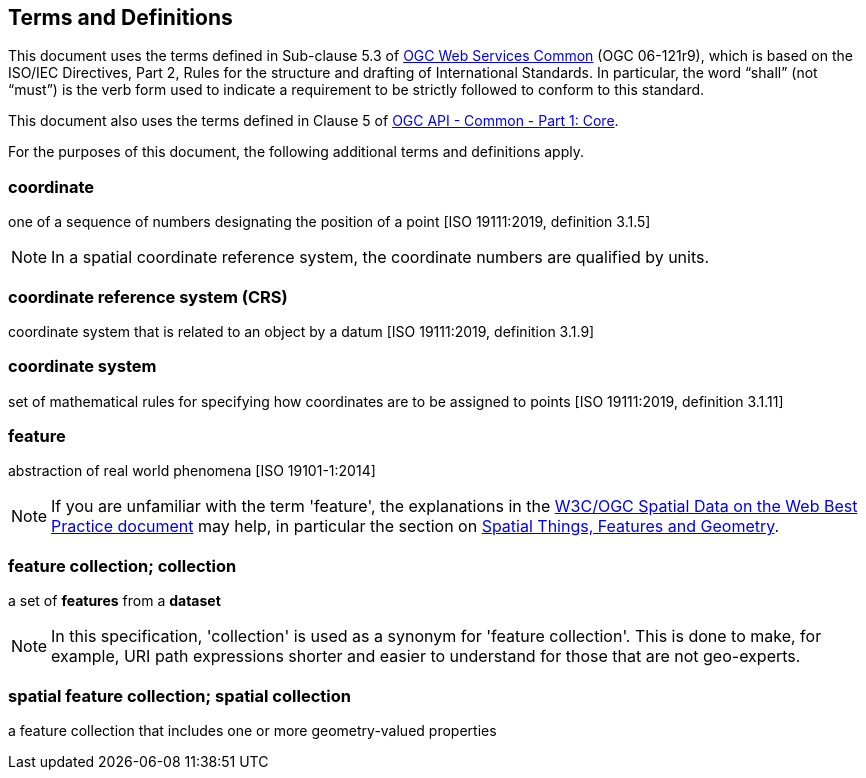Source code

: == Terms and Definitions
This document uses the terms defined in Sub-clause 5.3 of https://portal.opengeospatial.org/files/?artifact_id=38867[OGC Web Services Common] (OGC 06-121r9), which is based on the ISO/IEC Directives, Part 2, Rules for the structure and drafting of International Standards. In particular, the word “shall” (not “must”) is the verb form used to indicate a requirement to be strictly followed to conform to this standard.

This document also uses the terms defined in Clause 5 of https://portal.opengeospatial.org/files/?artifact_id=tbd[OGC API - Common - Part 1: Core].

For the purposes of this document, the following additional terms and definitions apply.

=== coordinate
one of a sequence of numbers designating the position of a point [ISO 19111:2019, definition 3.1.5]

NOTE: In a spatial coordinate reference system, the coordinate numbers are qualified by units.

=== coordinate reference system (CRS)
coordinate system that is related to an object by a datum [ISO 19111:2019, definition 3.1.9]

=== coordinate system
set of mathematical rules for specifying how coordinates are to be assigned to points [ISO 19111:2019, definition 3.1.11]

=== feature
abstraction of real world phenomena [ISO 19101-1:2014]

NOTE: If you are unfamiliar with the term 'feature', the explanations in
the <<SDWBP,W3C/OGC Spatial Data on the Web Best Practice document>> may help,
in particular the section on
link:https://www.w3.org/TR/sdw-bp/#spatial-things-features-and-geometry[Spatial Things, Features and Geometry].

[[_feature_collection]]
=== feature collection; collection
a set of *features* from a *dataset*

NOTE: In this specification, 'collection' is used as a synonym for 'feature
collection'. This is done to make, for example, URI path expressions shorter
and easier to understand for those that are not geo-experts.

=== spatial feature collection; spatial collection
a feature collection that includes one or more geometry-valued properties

Exercise directions:
Every record must be copied exactly, with images dropped from the result.

Expected answer:
Source code

: == Terms and Definitions
This document uses the terms defined in Sub-clause 5.3 of https://portal.opengeospatial.org/files/?artifact_id=38867[OGC Web Services Common] (OGC 06-121r9), which is based on the ISO/IEC Directives, Part 2, Rules for the structure and drafting of International Standards. In particular, the word “shall” (not “must”) is the verb form used to indicate a requirement to be strictly followed to conform to this standard.

This document also uses the terms defined in Clause 5 of https://portal.opengeospatial.org/files/?artifact_id=tbd[OGC API - Common - Part 1: Core].

For the purposes of this document, the following additional terms and definitions apply.

=== coordinate
one of a sequence of numbers designating the position of a point [ISO 19111:2019, definition 3.1.5]

NOTE: In a spatial coordinate reference system, the coordinate numbers are qualified by units.

=== coordinate reference system (CRS)
coordinate system that is related to an object by a datum [ISO 19111:2019, definition 3.1.9]

=== coordinate system
set of mathematical rules for specifying how coordinates are to be assigned to points [ISO 19111:2019, definition 3.1.11]

=== feature
abstraction of real world phenomena [ISO 19101-1:2014]

NOTE: If you are unfamiliar with the term 'feature', the explanations in
the <<SDWBP,W3C/OGC Spatial Data on the Web Best Practice document>> may help,
in particular the section on
link:https://www.w3.org/TR/sdw-bp/#spatial-things-features-and-geometry[Spatial Things, Features and Geometry].

[[_feature_collection]]
=== feature collection; collection
a set of *features* from a *dataset*

NOTE: In this specification, 'collection' is used as a synonym for 'feature
collection'. This is done to make, for example, URI path expressions shorter
and easier to understand for those that are not geo-experts.

=== spatial feature collection; spatial collection
a feature collection that includes one or more geometry-valued properties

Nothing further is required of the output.